MURPHY (January 17, 2020) Inclement weather events descending rapidly and unexpectedly in the Murphy area are not rare or uncommon, especially during the late winter to early spring timeframe.    

                While the area has been spared of a major catastrophic weather calamity in recent memory, the prospect of a devastating climate event is always near the surface.  That’s why the City’s emergency management program, under the auspices of Murphy Fire Rescue, remains on 24-hour alert, primed and ready to convey warnings through the Outdoor Warning System, commonly referred to as warning sirens.

                “The Outdoor Warning System is designed to send an audible signal to anyone caught outside when a significant weather event that may affect Murphy is detected,” says Fire Marshal Perry Elliott.  “Our system, like every other outdoor system, is designed for the specific purpose of signaling to persons who are outdoors that they should seek cover.  Once safely indoors, we encourage residents to tune into a weather radio or other broadcasting outlet for further information.”   

The City of Murphy is tied into the National Weather Service and abides by guidelines issued by the Federal Emergency Management Agency and area emergency management professionals.

                Activation of the Outdoor Warning System is governed by several specific factors and conditions, including:

  • The National Weather Service issues a Tornado Warning.
  • The National Weather Service Issues a Severe Thunderstorm Warning and indicates the potential for destructive winds of 70 mph or greater in Murphy. 
  • Trained storm spotters have reported a tornado in the jurisdiction, or in a neighboring jurisdiction that has the potential to affect Murphy.
  • Observed hail of 1.5” in diameter or greater.
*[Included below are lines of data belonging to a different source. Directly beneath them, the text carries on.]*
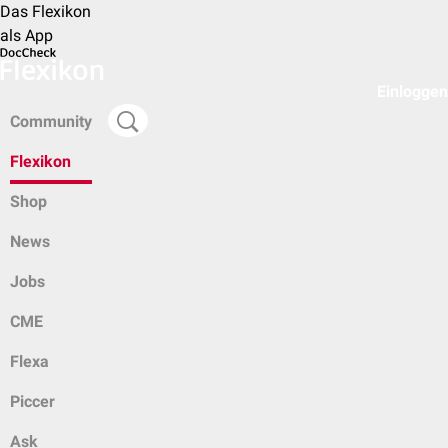
Das Flexikon
als App
Einloggen
Community
Flexikon
Shop
News
Jobs
CME
Flexa
Piccer
Ask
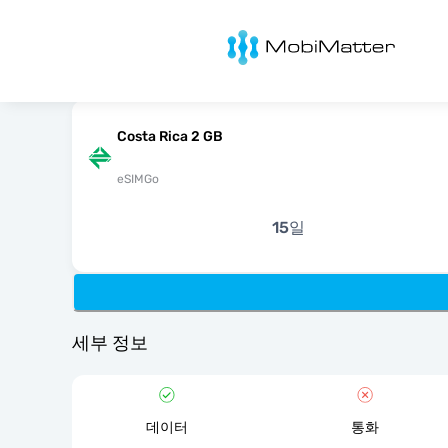
MobiMatter
Costa Rica 2 GB
eSIMGo
15일
세부 정보
데이터
통화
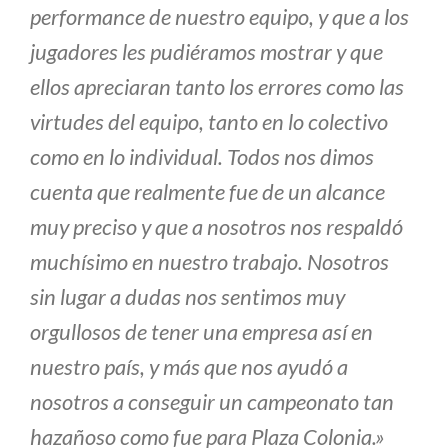
performance de nuestro equipo, y que a los
jugadores les pudiéramos mostrar y que
ellos apreciaran tanto los errores como las
virtudes del equipo, tanto en lo colectivo
como en lo individual. Todos nos dimos
cuenta que realmente fue de un alcance
muy preciso y que a nosotros nos respaldó
muchísimo en nuestro trabajo. Nosotros
sin lugar a dudas nos sentimos muy
orgullosos de tener una empresa así en
nuestro país, y más que nos ayudó a
nosotros a conseguir un campeonato tan
hazañoso como fue para Plaza Colonia.»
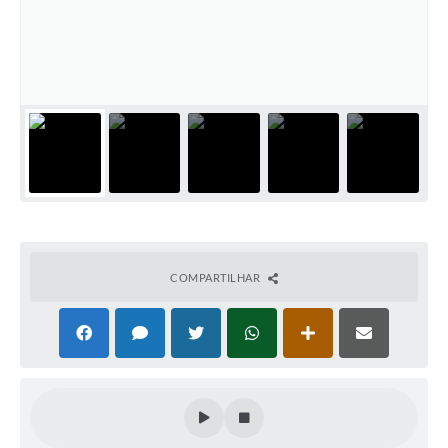
COMPARTILHAR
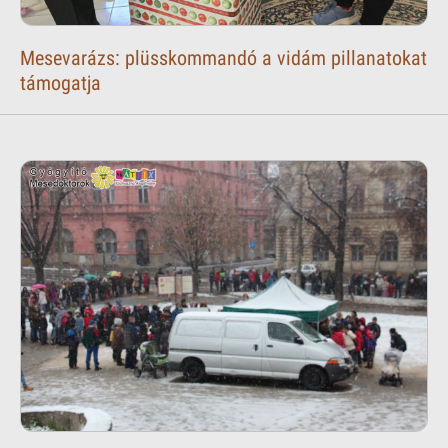
Mesevarázs: plüsskommandó a vidám pillanatokat
támogatja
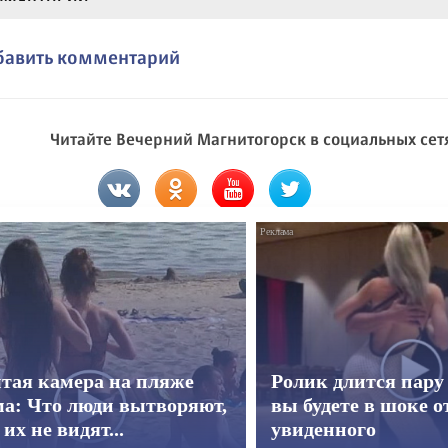
бавить комментарий
Читайте Вечерний Магнитогорск в социальных сет
тая камера на пляже
Ролик длится пару 
а: Что люди вытворяют,
вы будете в шоке о
 их не видят...
увиденного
The size of hail that warrants OWS activation may be adjusted at the discretion of local officials in the event of special situations such as large outdoor public gatherings where the potential for injury is increased.
  • Other emergency as directed by Murphy’s public safety officials.

“We adhere to these guidelines very closely, since the best information we can get on weather events is from trained people using the latest equipment,” added Elliott.  “Most of our neighboring communities follow these guidelines as well, but because of the unpredictable nature of weather events, neighboring communities may sound their alarms when we do not.”

The National Weather Service uses a system of polygon configurations, essentially weather patterns overlaid onto area maps, to activate warnings.  Wherever these overlays sit atop a community’s siren locations, that system will become activated.  If a neighboring community is affected by the polygon configurations, but Murphy is not, only the affected community’s sirens will be activated.